TASK DETAILS: Only the lines from the one with "(IHC) histopathology image" through the end of the material below belong in the reply; transcribe them exactly.

+---+

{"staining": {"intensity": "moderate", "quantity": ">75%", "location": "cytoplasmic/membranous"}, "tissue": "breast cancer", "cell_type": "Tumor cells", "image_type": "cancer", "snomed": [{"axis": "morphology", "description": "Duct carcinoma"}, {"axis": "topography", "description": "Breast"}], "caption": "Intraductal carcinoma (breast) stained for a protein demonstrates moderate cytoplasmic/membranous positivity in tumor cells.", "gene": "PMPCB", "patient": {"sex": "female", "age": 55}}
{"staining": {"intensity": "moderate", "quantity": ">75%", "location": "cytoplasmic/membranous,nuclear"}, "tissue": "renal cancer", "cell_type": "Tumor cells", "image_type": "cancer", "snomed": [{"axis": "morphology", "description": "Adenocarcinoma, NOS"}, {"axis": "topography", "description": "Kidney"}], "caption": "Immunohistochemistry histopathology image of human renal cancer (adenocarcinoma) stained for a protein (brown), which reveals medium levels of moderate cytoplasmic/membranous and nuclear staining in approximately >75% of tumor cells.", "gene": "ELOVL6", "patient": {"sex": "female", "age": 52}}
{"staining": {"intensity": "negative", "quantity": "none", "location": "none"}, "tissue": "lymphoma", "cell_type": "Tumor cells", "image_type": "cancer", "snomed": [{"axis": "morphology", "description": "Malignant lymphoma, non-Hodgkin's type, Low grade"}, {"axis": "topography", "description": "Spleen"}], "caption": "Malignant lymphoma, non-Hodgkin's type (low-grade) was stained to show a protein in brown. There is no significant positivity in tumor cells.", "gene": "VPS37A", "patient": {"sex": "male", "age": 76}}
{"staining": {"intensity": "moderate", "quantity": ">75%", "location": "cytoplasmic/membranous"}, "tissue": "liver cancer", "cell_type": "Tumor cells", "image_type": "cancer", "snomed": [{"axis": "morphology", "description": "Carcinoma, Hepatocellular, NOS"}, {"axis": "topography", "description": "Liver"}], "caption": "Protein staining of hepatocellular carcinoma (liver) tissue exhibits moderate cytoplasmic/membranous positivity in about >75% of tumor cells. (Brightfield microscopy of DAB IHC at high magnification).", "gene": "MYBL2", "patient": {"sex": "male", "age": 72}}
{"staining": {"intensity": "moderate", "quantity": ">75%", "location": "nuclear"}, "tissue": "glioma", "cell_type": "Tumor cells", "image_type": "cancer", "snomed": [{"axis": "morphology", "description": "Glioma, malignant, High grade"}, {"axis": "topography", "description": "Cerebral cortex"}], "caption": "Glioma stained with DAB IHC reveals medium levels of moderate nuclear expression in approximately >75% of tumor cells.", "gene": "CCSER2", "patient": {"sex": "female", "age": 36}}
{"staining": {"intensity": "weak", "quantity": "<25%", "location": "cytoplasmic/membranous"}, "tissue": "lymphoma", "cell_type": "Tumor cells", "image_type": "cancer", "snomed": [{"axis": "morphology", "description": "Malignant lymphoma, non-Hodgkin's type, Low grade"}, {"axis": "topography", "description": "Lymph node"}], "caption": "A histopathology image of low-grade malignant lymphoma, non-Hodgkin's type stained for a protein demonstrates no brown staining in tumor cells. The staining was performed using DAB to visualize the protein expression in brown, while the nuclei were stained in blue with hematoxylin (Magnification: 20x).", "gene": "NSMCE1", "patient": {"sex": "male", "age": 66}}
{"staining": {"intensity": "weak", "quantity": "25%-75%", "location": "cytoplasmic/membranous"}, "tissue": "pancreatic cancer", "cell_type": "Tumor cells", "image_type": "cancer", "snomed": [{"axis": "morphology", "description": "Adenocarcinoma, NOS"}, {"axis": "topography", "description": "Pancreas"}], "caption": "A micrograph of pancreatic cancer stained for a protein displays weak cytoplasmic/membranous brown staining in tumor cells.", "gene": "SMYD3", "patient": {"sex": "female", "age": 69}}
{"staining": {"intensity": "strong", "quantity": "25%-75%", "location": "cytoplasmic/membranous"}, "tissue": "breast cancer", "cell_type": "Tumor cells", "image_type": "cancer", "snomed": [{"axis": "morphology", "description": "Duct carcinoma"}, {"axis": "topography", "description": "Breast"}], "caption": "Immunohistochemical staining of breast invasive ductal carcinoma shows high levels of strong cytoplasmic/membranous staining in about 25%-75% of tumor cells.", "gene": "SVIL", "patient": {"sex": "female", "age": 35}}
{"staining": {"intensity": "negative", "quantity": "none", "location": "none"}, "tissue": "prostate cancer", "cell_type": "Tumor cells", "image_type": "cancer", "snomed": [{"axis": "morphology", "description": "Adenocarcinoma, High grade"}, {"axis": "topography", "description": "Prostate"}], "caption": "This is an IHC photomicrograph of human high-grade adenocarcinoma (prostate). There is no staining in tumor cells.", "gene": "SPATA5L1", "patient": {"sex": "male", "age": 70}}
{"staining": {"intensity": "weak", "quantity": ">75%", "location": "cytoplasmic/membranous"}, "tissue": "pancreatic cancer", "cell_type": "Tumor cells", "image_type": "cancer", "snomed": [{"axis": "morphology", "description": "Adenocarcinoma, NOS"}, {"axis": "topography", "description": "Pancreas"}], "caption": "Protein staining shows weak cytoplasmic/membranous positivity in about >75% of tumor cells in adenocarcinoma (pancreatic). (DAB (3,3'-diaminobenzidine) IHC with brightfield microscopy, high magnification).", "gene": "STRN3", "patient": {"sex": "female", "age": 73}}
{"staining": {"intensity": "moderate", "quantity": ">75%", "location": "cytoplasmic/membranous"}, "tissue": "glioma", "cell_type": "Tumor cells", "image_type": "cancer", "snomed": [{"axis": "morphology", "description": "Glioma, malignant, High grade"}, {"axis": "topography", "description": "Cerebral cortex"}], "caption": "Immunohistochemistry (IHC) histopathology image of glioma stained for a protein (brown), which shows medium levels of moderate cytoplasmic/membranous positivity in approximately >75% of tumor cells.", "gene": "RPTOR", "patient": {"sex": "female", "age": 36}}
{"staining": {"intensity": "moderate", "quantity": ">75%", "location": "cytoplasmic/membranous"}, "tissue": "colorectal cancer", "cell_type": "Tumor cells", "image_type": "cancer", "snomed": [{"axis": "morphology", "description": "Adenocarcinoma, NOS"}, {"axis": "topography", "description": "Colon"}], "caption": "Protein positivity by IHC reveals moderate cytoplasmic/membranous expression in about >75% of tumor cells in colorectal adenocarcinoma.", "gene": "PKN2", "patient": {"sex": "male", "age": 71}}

+---+

TASK OUTPUT:
{"staining": {"intensity": "moderate", "quantity": ">75%", "location": "cytoplasmic/membranous"}, "tissue": "glioma", "cell_type": "Tumor cells", "image_type": "cancer", "snomed": [{"axis": "morphology", "description": "Glioma, malignant, High grade"}, {"axis": "topography", "description": "Cerebral cortex"}], "caption": "Immunohistochemistry (IHC) histopathology image of glioma stained for a protein (brown), which shows medium levels of moderate cytoplasmic/membranous positivity in approximately >75% of tumor cells.", "gene": "RPTOR", "patient": {"sex": "female", "age": 36}}
{"staining": {"intensity": "moderate", "quantity": ">75%", "location": "cytoplasmic/membranous"}, "tissue": "colorectal cancer", "cell_type": "Tumor cells", "image_type": "cancer", "snomed": [{"axis": "morphology", "description": "Adenocarcinoma, NOS"}, {"axis": "topography", "description": "Colon"}], "caption": "Protein positivity by IHC reveals moderate cytoplasmic/membranous expression in about >75% of tumor cells in colorectal adenocarcinoma.", "gene": "PKN2", "patient": {"sex": "male", "age": 71}}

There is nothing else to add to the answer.